What Were The Government's Arguments?

The government's lawyers argued that the ATAGI guidelines Djokovic's team referred to state people can defer taking a COVID-19 vaccine for six months after an acute illness. However, going by his submission, nothing suggests Djokovic had an acute illness.

The lawyers also cited the ATAGI guidelines as saying, "People with laboratory confirmation of past infection can start their vaccination course...as soon as they have recovered from the symptomatic infection".

The lawyers also argued that given his unvaccinated status, it was reasonable enough for ABF officials to cancel his visa on grounds that he was a public health risk.

On What Grounds Was The Visa Rejection Reversed?

Federal Circuit Court judge Anthony Kelly reversed the Australian Minister for Home Affairs' decision to cancel Djokovic's visa on the grounds that the Serb was treated unfairly by the government. Judge Kelly noted that the government did not provide Djokovic adequate time to seek advice and respond to the intention to cancel the visa when he was detained at the Melbourne airport.

The court did not comment on Djokovic's vaccination status nor the medical exemption granted to Djokovic.

So Djokovic Could Still Be Deported From Australia?

After Judge Kelly passed his ruling, the government's lawyers stated that Immigration Minister Alex Hawke could still cancel Djokovic's visa using the powers granted under the Australian Migration Act. According to media reports, Hawke could make a decision by Tuesday morning.

Hawke can cancel Djokovic's visa if he believes that Djokovic poses a risk to the "health, safety or good order of the Australian community or a segment of the Australian community" or the "health or safety of an individual or individuals".

Australian media reports state that should Hawk cancel Djokovic's visa, the tennis star can still challenge the order but note that the Migration Act grants the government sweeping powers and would be difficult to argue against.

Professor Allan Cheng, a former head of ATAGI, told The Age that prior COVID-19 infection has never been a valid reason to enter Australia as an unvaccinated person. Prof Cheng said that the rule is in place only for people who live in Australia as it is difficult to verify the medical documentation provided by other countries.

"It wasn't because of tennis players that that rule came about. Having had infection for the purposes of crossing the border is not one of those [reasons for an exemption]," Prof Cheng told The Age.

What could also go against Djokovic is the fact that despite testing positive for COVID-19 on December 16, he was pictured interacting with people days after his positive test.

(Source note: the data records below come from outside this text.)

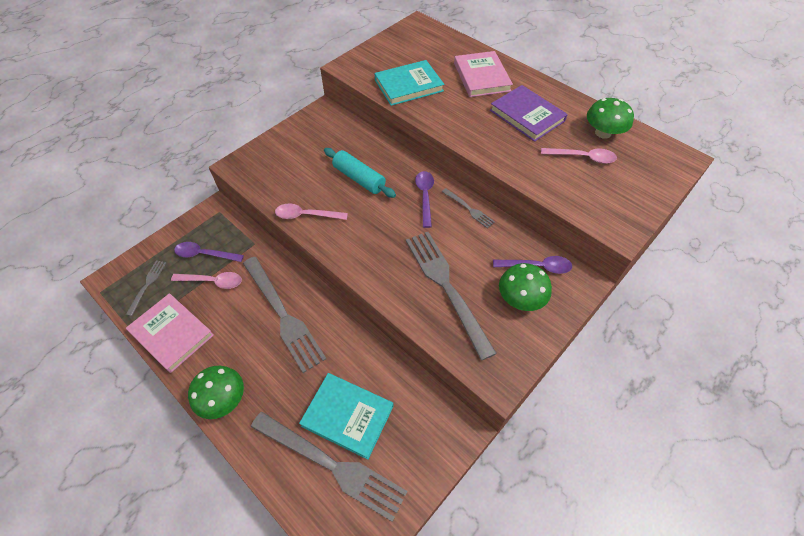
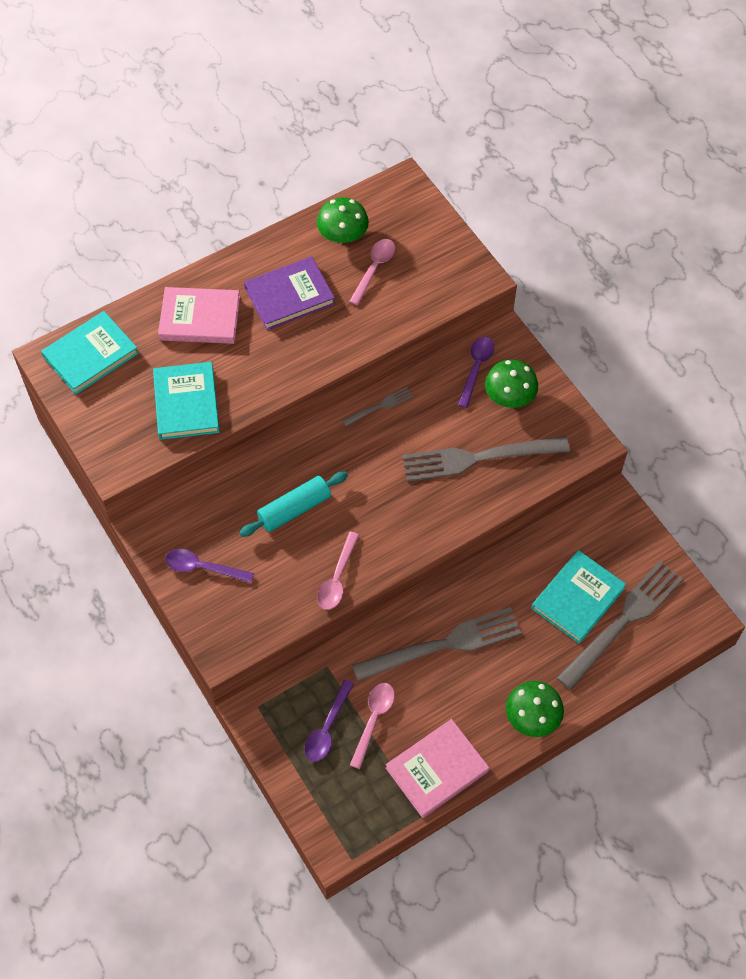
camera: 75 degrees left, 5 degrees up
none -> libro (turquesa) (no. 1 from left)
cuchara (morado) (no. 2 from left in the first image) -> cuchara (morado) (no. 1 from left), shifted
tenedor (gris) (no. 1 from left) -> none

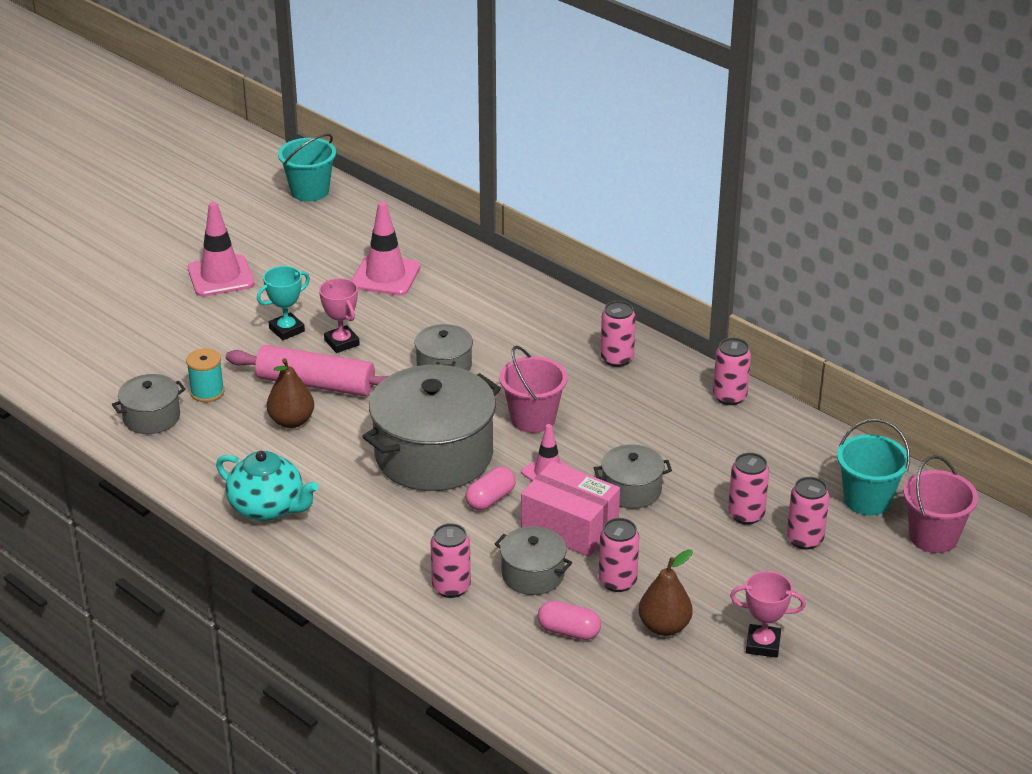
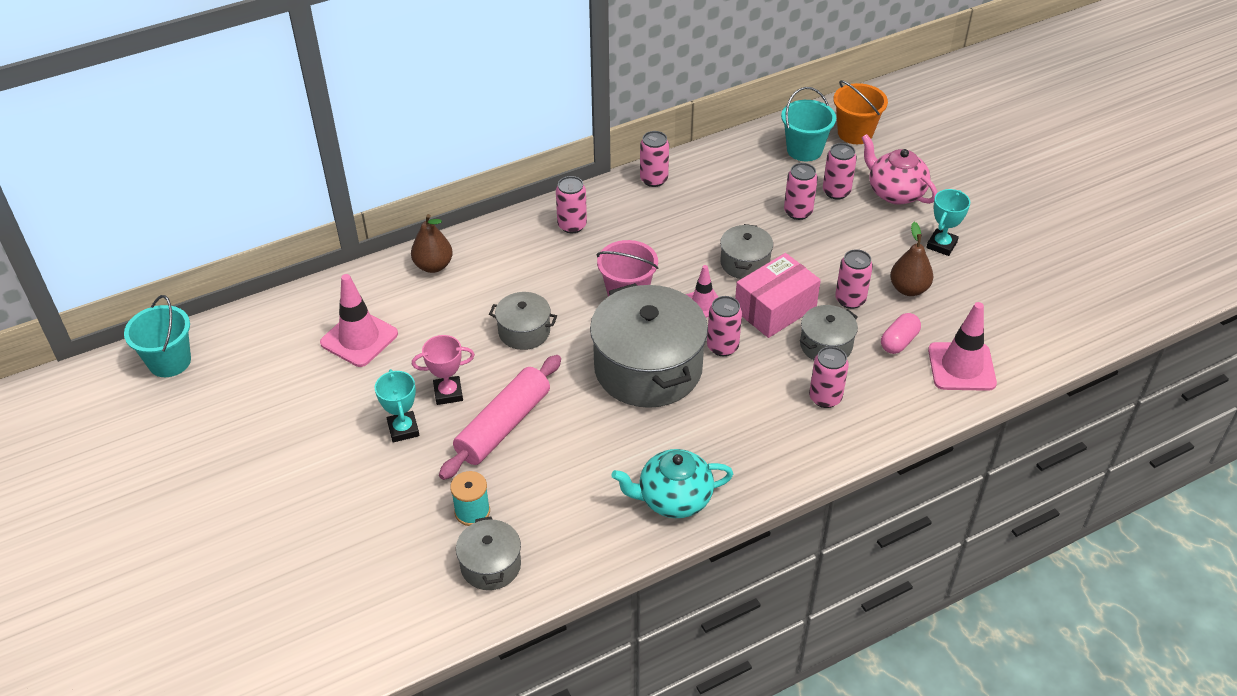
camera: 70 degrees left, 10 degrees up
pera (marrón) (no. 1 from left), shifted
tetera (turquesa), 150 degrees counterclockwise
cápsula (rosa) (no. 1 from left) -> lata (rosa) (no. 3 from left)
balde (rosa) (no. 2 from left) -> balde (naranja)
none -> tetera (rosa)
trofeo (rosa) (no. 2 from left) -> trofeo (turquesa) (no. 2 from left)
cono de tráfico (rosa) (no. 1 from left in the first image) -> cono de tráfico (rosa) (no. 3 from left), shifted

On the day of his positive test, Djokovic attended a public event where the Serbian Post Office released a stamp in his honour.

A day later, Djokovic attended a prize giving ceremony at his tennis academy where he was pictured mask-less around children and adults.

Given that Australians have had to endure one of the harshest lockdowns in the world, the move to allow a vaccine-sceptic millionaire tennis star to enter the country and play in a prestigious tournament while being unvaccinated will reflect poorly on a government which is being attacked by opponents for its mishandling of the entire fiasco.

What Did The Djokovics Say After The Judgement?

Beyond the tweet, Djokovic has said nothing of the whole ordeal. That, however, is not the case with his family who termed Djokovic's legal victory as a win bigger than any of his 20 Grand Slam wins.

"Over the past few days, it's been very, very difficult for everyone in the world who is free thinking. But he is mentally extremely, extremely strong. They took away all his rights his rights, as a human being," Djokovic's father Srdjan said

"He refused to revoke his visa. They gave him no right to prepare his defence for several hours, and they took away his phone. Fortunately they gave him back his phone. He contacted his legal team who mounted a fantastic defence, that they could not match," he added.

However, the family ended the press conference immediately after being asked how Djokovic attended public events on December 16 and 17 after he tested positive for COVID-19.